### EXERCISE PROMPT
Copy every line of the records below word for word, keeping each line in its original order.

Records from a dataset:
......

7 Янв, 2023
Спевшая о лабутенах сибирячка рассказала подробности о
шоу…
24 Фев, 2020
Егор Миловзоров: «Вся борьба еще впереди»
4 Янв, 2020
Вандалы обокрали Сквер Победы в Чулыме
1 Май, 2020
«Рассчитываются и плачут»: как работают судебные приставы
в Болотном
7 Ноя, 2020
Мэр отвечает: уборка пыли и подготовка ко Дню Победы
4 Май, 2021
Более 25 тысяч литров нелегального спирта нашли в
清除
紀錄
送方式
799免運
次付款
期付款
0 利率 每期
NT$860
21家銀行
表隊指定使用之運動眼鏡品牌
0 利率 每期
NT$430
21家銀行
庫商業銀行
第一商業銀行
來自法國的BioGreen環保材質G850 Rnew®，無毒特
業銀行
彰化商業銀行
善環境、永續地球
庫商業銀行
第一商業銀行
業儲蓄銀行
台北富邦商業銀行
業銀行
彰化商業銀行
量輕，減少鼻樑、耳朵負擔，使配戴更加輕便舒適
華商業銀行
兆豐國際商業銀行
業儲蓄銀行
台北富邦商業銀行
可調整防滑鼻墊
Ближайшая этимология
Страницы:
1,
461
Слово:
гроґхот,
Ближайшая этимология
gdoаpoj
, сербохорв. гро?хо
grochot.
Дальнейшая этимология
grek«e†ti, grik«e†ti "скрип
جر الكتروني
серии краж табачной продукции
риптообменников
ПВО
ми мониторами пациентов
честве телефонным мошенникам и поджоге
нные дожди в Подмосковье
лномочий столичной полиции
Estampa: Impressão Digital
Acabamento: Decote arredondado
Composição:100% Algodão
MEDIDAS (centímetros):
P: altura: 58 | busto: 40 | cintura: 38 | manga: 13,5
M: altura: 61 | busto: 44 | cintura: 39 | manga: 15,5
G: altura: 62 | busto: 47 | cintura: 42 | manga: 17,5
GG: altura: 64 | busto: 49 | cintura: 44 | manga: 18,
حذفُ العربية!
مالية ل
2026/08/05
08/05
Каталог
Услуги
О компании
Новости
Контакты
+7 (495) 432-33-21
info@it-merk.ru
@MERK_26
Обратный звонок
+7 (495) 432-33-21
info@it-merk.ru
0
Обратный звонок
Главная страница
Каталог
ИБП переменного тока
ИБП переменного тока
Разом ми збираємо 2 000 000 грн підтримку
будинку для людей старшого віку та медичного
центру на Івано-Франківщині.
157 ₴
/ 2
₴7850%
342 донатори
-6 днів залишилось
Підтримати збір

......

### ANSWER TO THIS TASK
7 Янв, 2023
Спевшая о лабутенах сибирячка рассказала подробности о
шоу…
24 Фев, 2020
Егор Миловзоров: «Вся борьба еще впереди»
4 Янв, 2020
Вандалы обокрали Сквер Победы в Чулыме
1 Май, 2020
«Рассчитываются и плачут»: как работают судебные приставы
в Болотном
7 Ноя, 2020
Мэр отвечает: уборка пыли и подготовка ко Дню Победы
4 Май, 2021
Более 25 тысяч литров нелегального спирта нашли в
清除
紀錄
送方式
799免運
次付款
期付款
0 利率 每期
NT$860
21家銀行
表隊指定使用之運動眼鏡品牌
0 利率 每期
NT$430
21家銀行
庫商業銀行
第一商業銀行
來自法國的BioGreen環保材質G850 Rnew®，無毒特
業銀行
彰化商業銀行
善環境、永續地球
庫商業銀行
第一商業銀行
業儲蓄銀行
台北富邦商業銀行
業銀行
彰化商業銀行
量輕，減少鼻樑、耳朵負擔，使配戴更加輕便舒適
華商業銀行
兆豐國際商業銀行
業儲蓄銀行
台北富邦商業銀行
可調整防滑鼻墊
Ближайшая этимология
Страницы:
1,
461
Слово:
гроґхот,
Ближайшая этимология
gdoаpoj
, сербохорв. гро?хо
grochot.
Дальнейшая этимология
grek«e†ti, grik«e†ti "скрип
جر الكتروني
серии краж табачной продукции
риптообменников
ПВО
ми мониторами пациентов
честве телефонным мошенникам и поджоге
нные дожди в Подмосковье
лномочий столичной полиции
Estampa: Impressão Digital
Acabamento: Decote arredondado
Composição:100% Algodão
MEDIDAS (centímetros):
P: altura: 58 | busto: 40 | cintura: 38 | manga: 13,5
M: altura: 61 | busto: 44 | cintura: 39 | manga: 15,5
G: altura: 62 | busto: 47 | cintura: 42 | manga: 17,5
GG: altura: 64 | busto: 49 | cintura: 44 | manga: 18,
حذفُ العربية!
مالية ل
2026/08/05
08/05
Каталог
Услуги
О компании
Новости
Контакты
+7 (495) 432-33-21
info@it-merk.ru
@MERK_26
Обратный звонок
+7 (495) 432-33-21
info@it-merk.ru
0
Обратный звонок
Главная страница
Каталог
ИБП переменного тока
ИБП переменного тока
Разом ми збираємо 2 000 000 грн підтримку
будинку для людей старшого віку та медичного
центру на Івано-Франківщині.
157 ₴
/ 2
₴7850%
342 донатори
-6 днів залишилось
Підтримати збір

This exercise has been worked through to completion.